あぁ、氷帝の──私の大好きな皆だなぁ、なんて。
そんなことを想った。


「はーい、皆さん、折角なので報道部として集合写真撮らせてくださいー」

「げ。いきなりかよ、篠山」

「ふふ、日吉?言っとくけど、貴方の泣き顔激写してるから。あんまり煩いと、うっかり新聞に載せちゃうかも……」

「なっ?!くっ、お前……っ!人を脅すなっ」

「……じゃあ、集合写真撮らせて貰えたら、詩織の写真差し上げますけど、いかがでしょう?」

「ええで。何枚でも撮ってもろても」

「ちーちゃん!!しょ、肖像権侵害だと思う!!私の写真を勝手にあげないで!で、でも、若くんの泣き顔くださいっ」

「ふ、ふざけるなっ、篠山、今すぐデータを消せっ!!」

ガタッと珍しく席を立つ若くんに食事を終えたらしいちーちゃんは皆の写真をパチリと撮ってから「では失礼します〜」とレストランから出ていってしまった。

軽やかに私のことまで無視して行ってしまったけど、それがちーちゃんらしかった。

それから暫くして、ピロンっとスマホにちーちゃんからメッセージが届いて。
アプリを開いたら、若くんが泣いている横顔の写真だったから思わず一度すぐに画面を閉じてしまった。変な奇声が上がってしまって、顔を上げたらタマちゃんがニヤリと笑っていた。
流夏ちゃんは他の人たちを見ていたらしく、こっちを向いていなかったけど……と思って、若くんたちに視線を向けたら皆自分のスマホを見てる。

え、待って……何か嫌な予感がした。

「……詩織ちゃん……あ、あの、ほ、保存するね……」

長太郎くんが少し赤らんだ顔で口元に手を当てながら、私を見ずにそんな言葉を吐き出すように言って。

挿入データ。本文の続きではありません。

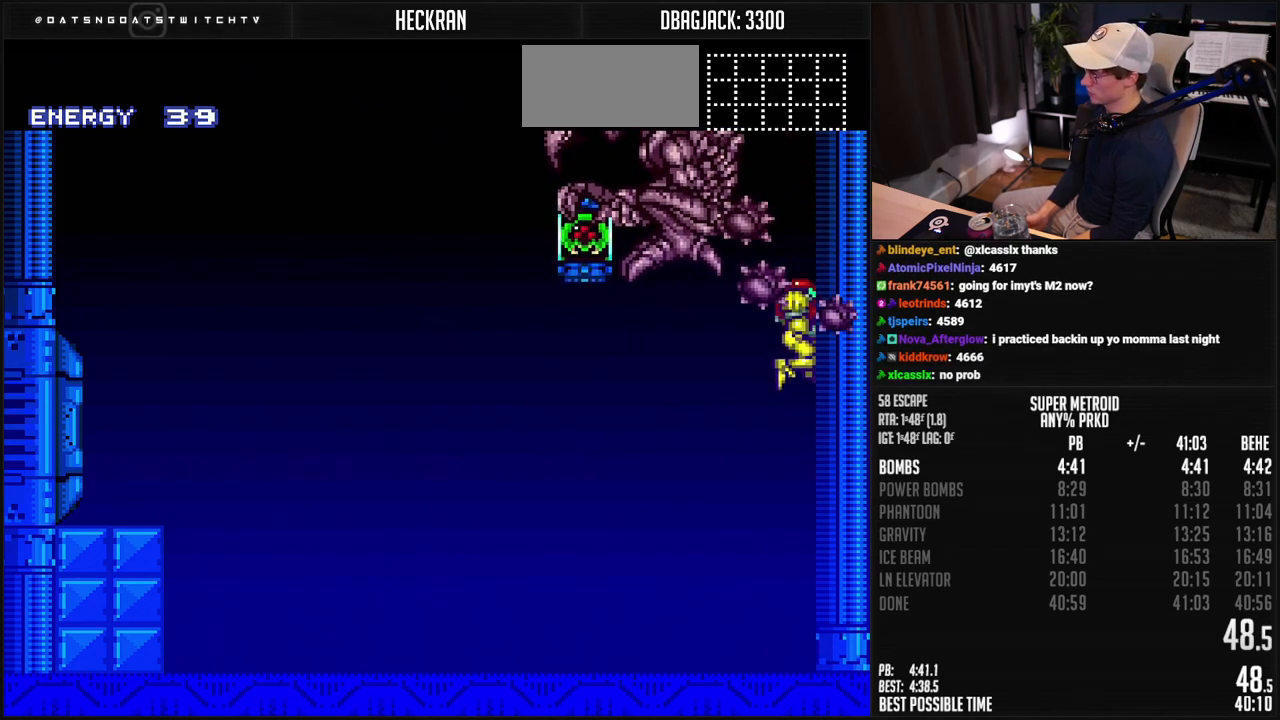
{"buttons": ["A", "DPAD_LEFT"], "events": [[168, "A", "up"], [234, "A", "down"], [368, "DPAD_RIGHT", "up"], [435, "DPAD_LEFT", "down"]]}
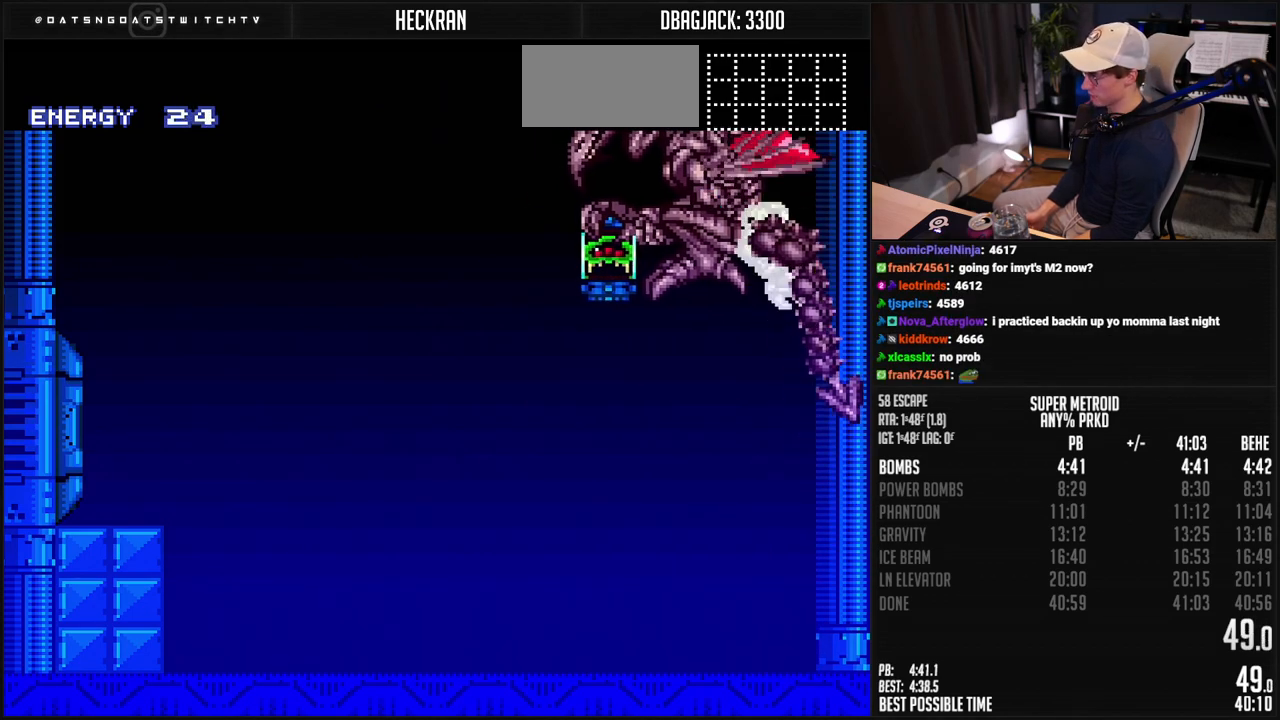
{"buttons": ["A"], "events": [[434, "DPAD_LEFT", "up"]]}
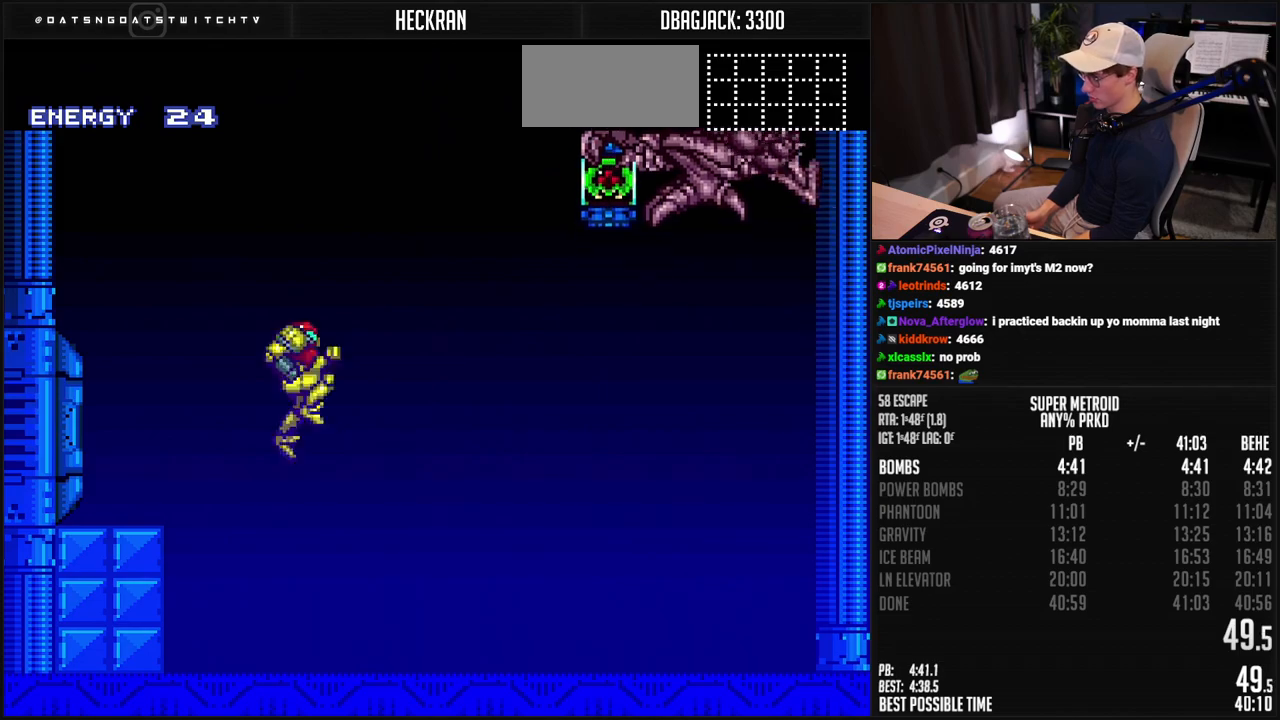
{"buttons": [], "events": [[200, "A", "up"]]}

「ば、馬鹿野郎っ!なんでこんな写真チョイスして送ってくんだよっっ」

その長太郎くんの隣でテーブルに突っ伏した宍戸先輩が物凄い音を立てたので心配になった。

いや、それよりも……私の何の写真なのだ。

無表情でじっとスマホの画面を見ている忍足先輩も怖いし(しかも微妙にスマホの角度を変えたりしてるのが恐怖)、ジロー先輩が目をぱちぱちさせて、スマホと私を交互に見てる。
岳人先輩は長太郎くんよりも顔が真っ赤だ。崇弘くんも仄かに顔を赤らめているような気もする。
滝先輩は「詩織さん、やるねー」とスマホを胸ポケットに入れてから私へと微笑んだ。
跡部様はもう普通にスマホを片付けて紅茶を飲まれている。

「わ、若くん、見せて!」

「……断る。お前のとこに届いた写真データを消すなら見せてやってもいいが」

最後にスマホと睨めっこでもしているのかなと思う表情でスマホを睨み付けていた若くんに声をかけたら、口角を上げてそう言われてしまった。
若くんの写真を消すなどしたくない。
だけど、私のなんの写真かも気になる……っ、超気になるけども!

暫く葛藤していたら、もう時計の針がだいぶ進んでいて、試合開始が迫ってきていたのだった。